El octavo de los 10 mandamientos que habría entregado Yahvé a Moisés en el Sinaí es "no levantar falsos testimonios ni mentir". Hay quien advierte que los mandamientos no son originales de los hebreos, porque varios eran conocidos desde mucho antes en Egipto, de donde los judíos venían huyendo según la escritura.
El sentido del octavo mandamiento, que conserva el cristianismo con los otros, ha cambiado con el tiempo. Originalmente parece haberse referido a mentir ante la justicia. El "prójimo" (próximo) eran los que mantenían trato diario. Falso testimonio era tanto una declaración como una acusación falsa.
No mentirás es un mandamiento, es decir, ir contra él es pecado. No es ley, de modo que mentir no implica condena legal aunque sea moralmente reprobable.
La verdad puede ser de razón o de hecho. La de razón permanece indemne en el campo del pensamiento; la de hecho debe bajar al mundo de la acción, donde es posible decir "brilla el sol" cuando está lloviendo a cántaros.
Este un ejemplo de Hannah Ahrent en "Eichmann en Jerusalén. La banalidad del mal". Ahrendt respondió a acusaciones de "desalmada" y de falta de solidaridad con su pueblo al referirse al juicio de Eichmann, de quien dijo que no mostró ante los jueces odio, antisemitismo ni daño psicológico, sólo admitió haber hecho su trabajo dentro de la ley. Eichmann fue acusado de organizar el holocausto y de ser responsable del traslado de deportados a los campos de concentración de Polonia.

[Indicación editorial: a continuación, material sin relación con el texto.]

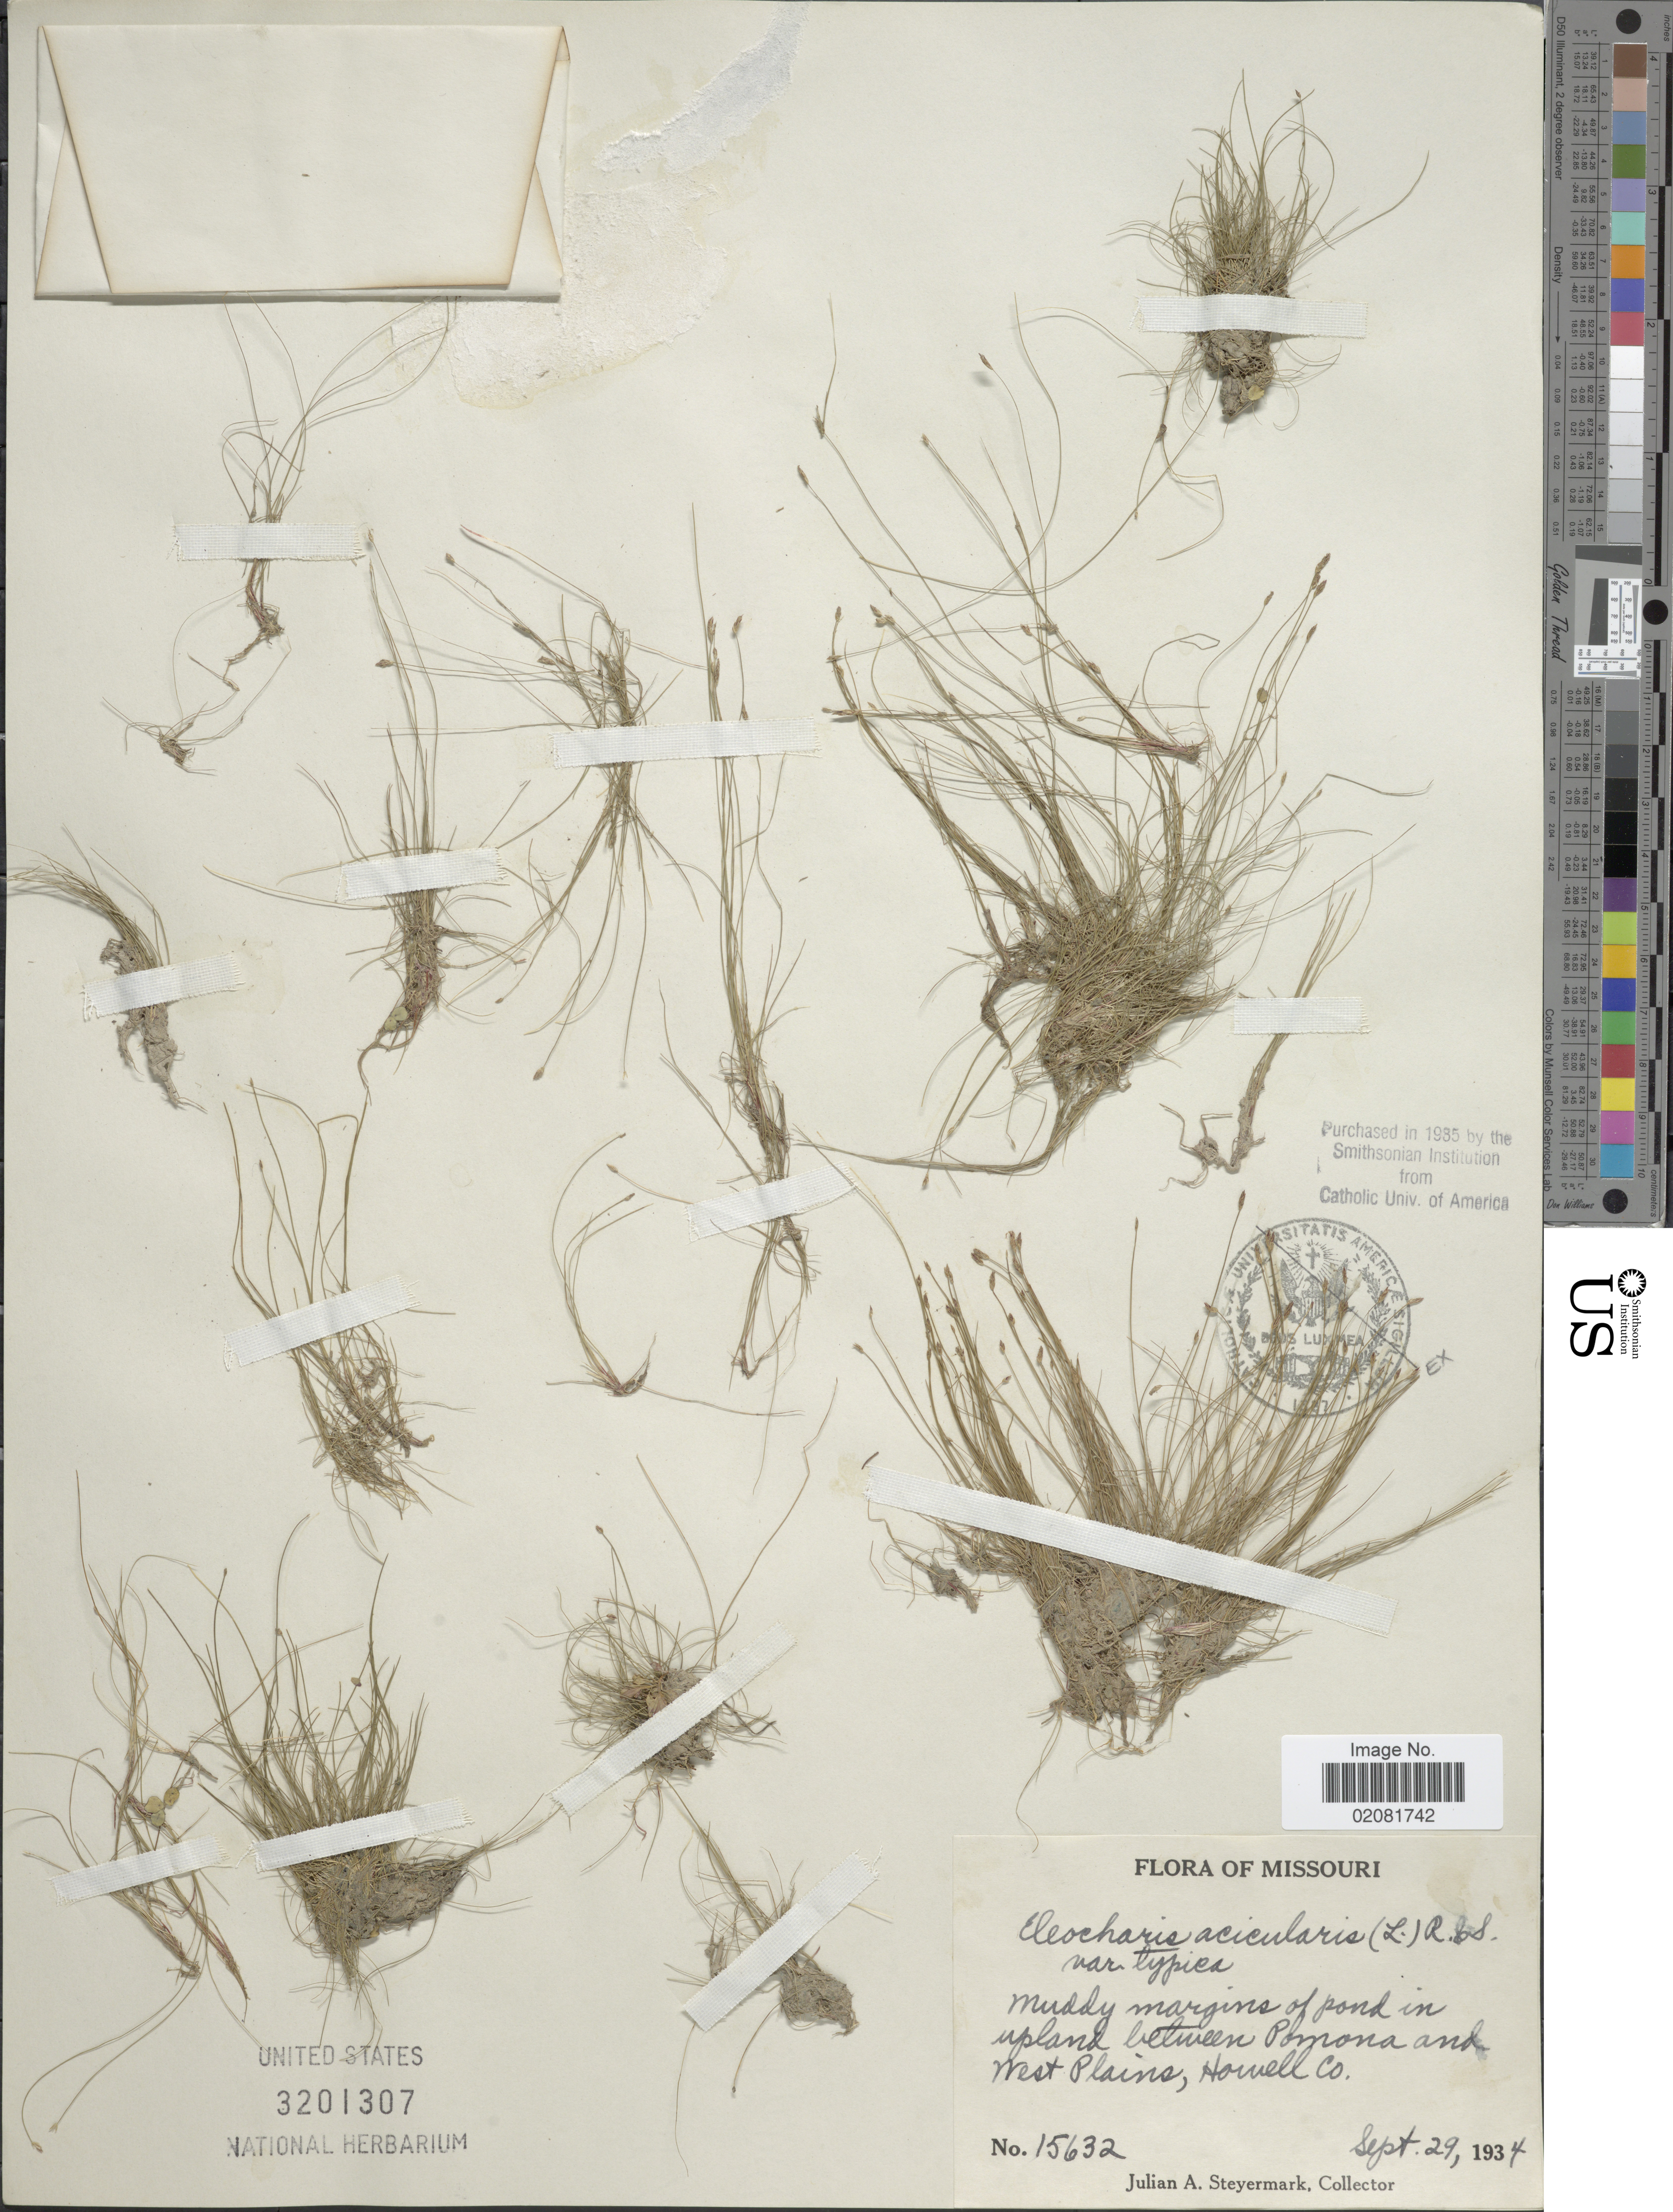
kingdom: Plantae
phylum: Tracheophyta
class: Liliopsida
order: Poales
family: Cyperaceae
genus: Eleocharis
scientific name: Eleocharis acicularis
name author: (L.) Roem. & Schult.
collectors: J. Steyermark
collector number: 15632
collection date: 1934-09-29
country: United States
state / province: Missouri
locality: Muddy margins of pond in upland between Pomona and West Plains, Howell Co.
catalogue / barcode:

Ahrendt aseguró que si llega a la calle, la verdad filosófica se convierte en opinión, pero "por el contrario, la verdad de hecho siempre está relacionada con otras personas: se refiere a acontecimientos y circunstancias en las que son muchos los implicados; sólo existe cuando se habla de ella...Es política por naturaleza. Los hechos y las opiniones, aunque deben mantenerse separados, no son antagónicos entre sí; pertenecen al mismo campo".
En la calle, la mentira se confunde con la opinión y hasta pasa por verdad; el político no pretende tanto engañar como ganar tiempo. "Si yo decía lo que iba a hacer, no me votaba nadie", sintetizó Menem tras ganar con mentiras de gran calibre las elecciones que lo llevaron a la presidencia, como reconoció luego sin problemas. Y a un año de ser presidente, Mauricio Macri confesó: “Si yo les decía a ustedes hace un año lo que iba a hacer, seguramente iban a votar mayoritariamente por encerrarme en el manicomio”.
La gente, vote como vote, ya ha entendido hace mucho que debe escuchar las mentiras de los políticos -esos seres de nariz creciente y uñas corvas- como la llovizna de otoño, que molesta sin decir nada, que no fertiliza la tierra ni deja secar la ropa.
El juego político manda denunciar airadamente a los adversarios como mentirosos y corruptos mientras se pulen las mentiras y corrupciones propias sabiendo sin embargo lo que valen y lo que significan.
Los ciudadanos están condenados a escuchar con aires de asentimiento declaraciones y datos falaces, tanto más enfáticos cuanto más cerca esté la votación.
Pero hay mentiras que pueden ser dulces aunque no nos engañen. Un ejemplo es este poemita de Abel Martín, poeta y metafísico apócrifo que ocultaba a Antonio Machado:
Te quiero,
dijo mi amada, y mentía.
También yo mentí: te creo.
¡Te creo!, dije, pensando:
así me tendrá por niño
¡pero ella que sabe mis años!
¿Es el amor artificio
de mentiras sin engaño?
¡Labios que mienten y besan!
Es la mentira tan dulce...
Mintamos a boca llena.
También literario es este diálogo de Tolstoi, donde alguien revela sus intenciones por táctica, confiado en que no le creerán: -¿Adónde vas? -A Sebastopol -¡Mentira! Vas a Sebastopol, pero me lo dices para que yo crea que vas a San Petersburgo.
No importa que cada votante enfrente a diario la dura verdad de su vida; frente a la mentira política su evidencia se borra como una huella que lavan las olas en la playa.
Es inútil denunciar la manipulación de las estadísticas, como las que indicaban que el porcentaje de pobres en la Argentina era menor que el de Alemania, a pesar de que pobre en Alemania era el que ganaba menos de 1000 euros mensuales (unos 200.000 pesos) y en la Argentina los números del Indec en ese tiempo eran ejemplo de mentira política organizada.
El ministro del Interior de entonces, Aníbal Fernández, hoy ministro de Seguridad, con toda seriedad dijo haber consultado a La Oficina Federal de Estadística de Alemania, la Statistisches Bundesamt. La mentira consiguió así el barniz de verdad que necesita.
Por Fortunato Calderón Correa. De la Redacción de AIM.